The Della Rovere, too, had a strong martial streak - Julius II was much happier in full armor conducting a siege from the front line than in his papal tiara dispensing benedictions - and the Della Rovere dukes followed in Federico's footsteps with considerable success, likewise spending a large proportion of what they earned through war on art. The Della Rovere inherited a stupendous legacy of artworks from Federico, notably in the architecture of Francesco di Giorgio and the paintings of Piero della Francesca, but none of the succeeding dukes rested on their laurels, competing ferociously to retain the best artists and obtain the finest works.

In 1538, to take but one example, Guidobaldo II declared himself prepared to go to any lengths and, despite the parlous state of his finances, by implication to pay almost any price to secure Titian's 'Nude Woman' (now at the Uffizi, and known as 'The Venus of Urbino'). As the chief of Florence's museums, Antonio Paolucci, points out in an amusing essay in the catalogue, this still extremely erotic work was quite devoid the usual mythological references, the Venus epithet being added only later to sanitize its blatant sexuality. (Though providing this text, Paolucci did not, alas, allow this delicious creature to return to Urbino for the duration of the show.)

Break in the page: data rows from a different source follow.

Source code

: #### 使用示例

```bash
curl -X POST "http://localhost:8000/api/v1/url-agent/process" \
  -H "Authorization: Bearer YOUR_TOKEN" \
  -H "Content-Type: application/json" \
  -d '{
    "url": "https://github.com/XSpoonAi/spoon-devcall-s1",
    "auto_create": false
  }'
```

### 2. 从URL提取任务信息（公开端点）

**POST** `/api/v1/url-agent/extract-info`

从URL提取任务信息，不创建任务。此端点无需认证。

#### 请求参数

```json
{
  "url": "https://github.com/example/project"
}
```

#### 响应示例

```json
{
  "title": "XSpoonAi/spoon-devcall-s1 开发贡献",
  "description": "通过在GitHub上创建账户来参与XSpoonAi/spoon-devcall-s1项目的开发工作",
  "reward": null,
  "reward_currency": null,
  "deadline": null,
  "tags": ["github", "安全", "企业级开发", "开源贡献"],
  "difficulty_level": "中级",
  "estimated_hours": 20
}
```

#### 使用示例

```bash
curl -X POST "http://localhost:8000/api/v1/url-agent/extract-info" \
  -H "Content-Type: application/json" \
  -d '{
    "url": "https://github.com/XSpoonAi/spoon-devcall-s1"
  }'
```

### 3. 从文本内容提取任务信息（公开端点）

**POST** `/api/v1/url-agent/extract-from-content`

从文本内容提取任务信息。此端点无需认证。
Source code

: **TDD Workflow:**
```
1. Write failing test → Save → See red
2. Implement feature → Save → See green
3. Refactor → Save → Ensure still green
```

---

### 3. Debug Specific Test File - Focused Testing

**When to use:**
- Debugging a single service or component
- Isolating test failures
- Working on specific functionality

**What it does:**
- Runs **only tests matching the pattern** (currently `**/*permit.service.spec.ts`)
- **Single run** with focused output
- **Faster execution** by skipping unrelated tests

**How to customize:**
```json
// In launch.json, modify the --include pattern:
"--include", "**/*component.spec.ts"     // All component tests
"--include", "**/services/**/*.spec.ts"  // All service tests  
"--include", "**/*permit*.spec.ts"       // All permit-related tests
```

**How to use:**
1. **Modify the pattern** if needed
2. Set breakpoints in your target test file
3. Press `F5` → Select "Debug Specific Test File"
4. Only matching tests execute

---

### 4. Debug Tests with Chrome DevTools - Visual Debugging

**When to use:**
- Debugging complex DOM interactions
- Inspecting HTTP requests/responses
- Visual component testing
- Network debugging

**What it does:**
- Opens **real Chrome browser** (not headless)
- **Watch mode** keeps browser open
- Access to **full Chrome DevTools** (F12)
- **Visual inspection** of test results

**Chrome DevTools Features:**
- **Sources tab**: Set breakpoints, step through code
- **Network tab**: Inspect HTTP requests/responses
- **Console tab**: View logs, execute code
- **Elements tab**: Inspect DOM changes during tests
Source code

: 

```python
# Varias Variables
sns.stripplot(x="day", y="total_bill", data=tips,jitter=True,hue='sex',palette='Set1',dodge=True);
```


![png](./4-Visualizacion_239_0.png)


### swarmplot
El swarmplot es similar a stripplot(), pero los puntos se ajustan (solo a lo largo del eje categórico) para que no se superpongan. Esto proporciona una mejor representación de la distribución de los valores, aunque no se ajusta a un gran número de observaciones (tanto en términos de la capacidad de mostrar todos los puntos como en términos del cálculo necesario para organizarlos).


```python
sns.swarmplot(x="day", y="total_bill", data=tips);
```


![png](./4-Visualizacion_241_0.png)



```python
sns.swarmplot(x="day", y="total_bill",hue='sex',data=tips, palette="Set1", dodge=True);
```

A unique feature of the courts of the Dukes of Urbino was the dominant role of women. Almost all the duchesses that married into the dynasty were from the great families of Italy - the Sforza, Gonzaga, d'Este, de' Medici - and were well educated. The importance of women here is witnessed on page after page of Castiglione's 'Courtier,' and in many ways the book can be seen as a protofeminist work in its advocacy of the equality of women in intellectual and cultural matters. Already in Federico da Montefeltro's time the women of the household were playing a major part in setting the style there. The ascendancy of women was given a further boost by the fact that the last Montefeltro, Guidobaldo I, was a lifelong invalid who, as Castiglione noted 'on account of his infirmity after supper went very early to bed,' leaving his wife, Elisabetta Gonzaga, to preside alone over the palace's many evening activities.

But throughout the rest of the period women at court were frequently the de facto rulers of the state during their husbands' and menfolk's extended absences on military expeditions. This meant they not only found themselves dealing with diplomatic correspondence and running the dukedom's extensive and complex international relations, but also managing its finances and day-to-day economy. Thus, the influence of women on artistic patronage was also greater and more consistent in the Della Rovere duchy than in any other Renaissance state in Italy.